- MATERIAL FOR THE TASK
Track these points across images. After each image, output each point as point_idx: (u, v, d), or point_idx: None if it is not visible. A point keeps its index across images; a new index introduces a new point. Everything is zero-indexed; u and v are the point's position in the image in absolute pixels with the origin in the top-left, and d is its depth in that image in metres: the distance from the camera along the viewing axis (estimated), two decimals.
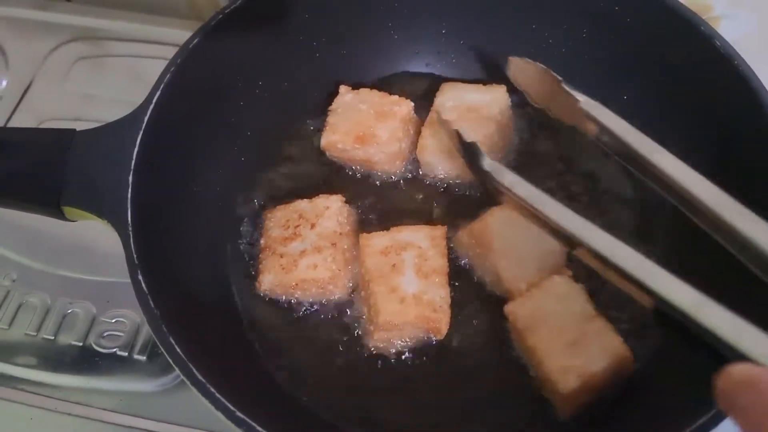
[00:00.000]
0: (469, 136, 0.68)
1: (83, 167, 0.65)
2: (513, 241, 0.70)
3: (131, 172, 0.64)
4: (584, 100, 0.66)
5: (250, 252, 0.76)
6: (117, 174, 0.64)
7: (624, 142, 0.61)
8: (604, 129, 0.64)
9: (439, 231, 0.73)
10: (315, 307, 0.73)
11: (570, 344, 0.64)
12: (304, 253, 0.72)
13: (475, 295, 0.73)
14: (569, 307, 0.67)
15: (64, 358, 0.79)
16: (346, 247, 0.73)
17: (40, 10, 1.08)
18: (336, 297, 0.73)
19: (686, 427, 0.53)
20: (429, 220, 0.77)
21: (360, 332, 0.72)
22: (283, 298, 0.74)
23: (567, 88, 0.68)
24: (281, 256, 0.73)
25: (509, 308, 0.69)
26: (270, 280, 0.72)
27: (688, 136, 0.73)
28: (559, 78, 0.69)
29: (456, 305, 0.71)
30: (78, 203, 0.64)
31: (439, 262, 0.71)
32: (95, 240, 0.85)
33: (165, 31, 1.03)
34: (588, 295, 0.68)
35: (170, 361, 0.56)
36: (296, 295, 0.73)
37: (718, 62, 0.69)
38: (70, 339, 0.80)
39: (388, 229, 0.74)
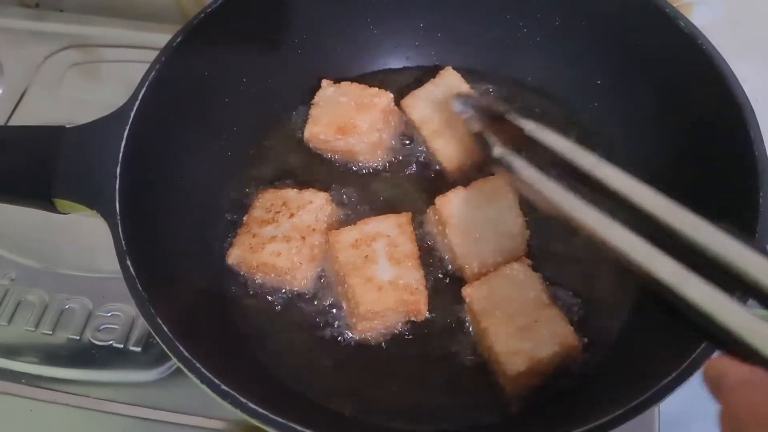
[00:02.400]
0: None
1: (73, 161, 0.67)
2: (471, 220, 0.72)
3: (119, 165, 0.66)
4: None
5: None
6: (105, 167, 0.66)
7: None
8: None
9: (405, 217, 0.75)
10: (297, 295, 0.75)
11: (521, 329, 0.66)
12: (274, 239, 0.74)
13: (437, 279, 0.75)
14: (524, 293, 0.68)
15: (62, 351, 0.81)
16: (316, 243, 0.74)
17: (35, 20, 1.11)
18: (295, 288, 0.75)
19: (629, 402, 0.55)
20: (411, 208, 0.79)
21: (338, 323, 0.73)
22: (247, 275, 0.75)
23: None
24: (253, 236, 0.74)
25: (466, 291, 0.70)
26: (237, 255, 0.74)
27: (657, 116, 0.76)
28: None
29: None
30: (69, 195, 0.66)
31: (408, 247, 0.72)
32: (90, 238, 0.88)
33: (155, 37, 1.05)
34: (544, 285, 0.69)
35: (157, 339, 0.58)
36: (257, 277, 0.75)
37: (684, 43, 0.71)
38: (67, 333, 0.82)
39: (371, 216, 0.75)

- YOUR OBJECTIVE
Your answer must be an exact copy of the lines from the start of the entries through the line with "28: (559, 78, 0.69)", with no pictures.

- SOLUTION TO THIS EXERCISE
Track these points across images. After each image, output each point as point_idx: (u, v, d), or point_idx: None if it is not visible. A point keeps its index across images; a new index introduces a new point. Everything is zero-indexed; u and v are the point's position in the image in absolute pixels with the origin in the top-left, and d is its depth in that image in metres: the distance from the camera along the viewing axis (estimated), two decimals.
[00:00.000]
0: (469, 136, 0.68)
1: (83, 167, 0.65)
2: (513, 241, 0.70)
3: (131, 172, 0.64)
4: (584, 100, 0.66)
5: (250, 252, 0.76)
6: (117, 174, 0.64)
7: (624, 142, 0.61)
8: (604, 129, 0.64)
9: (439, 231, 0.73)
10: (315, 307, 0.73)
11: (570, 344, 0.64)
12: (304, 253, 0.72)
13: (475, 295, 0.73)
14: (569, 307, 0.67)
15: (64, 358, 0.79)
16: (346, 247, 0.73)
17: (40, 10, 1.08)
18: (336, 297, 0.73)
19: (686, 427, 0.53)
20: (429, 220, 0.77)
21: (360, 332, 0.72)
22: (283, 298, 0.74)
23: (567, 88, 0.68)
24: (281, 256, 0.73)
25: (509, 308, 0.69)
26: (270, 280, 0.72)
27: (688, 136, 0.73)
28: (559, 78, 0.69)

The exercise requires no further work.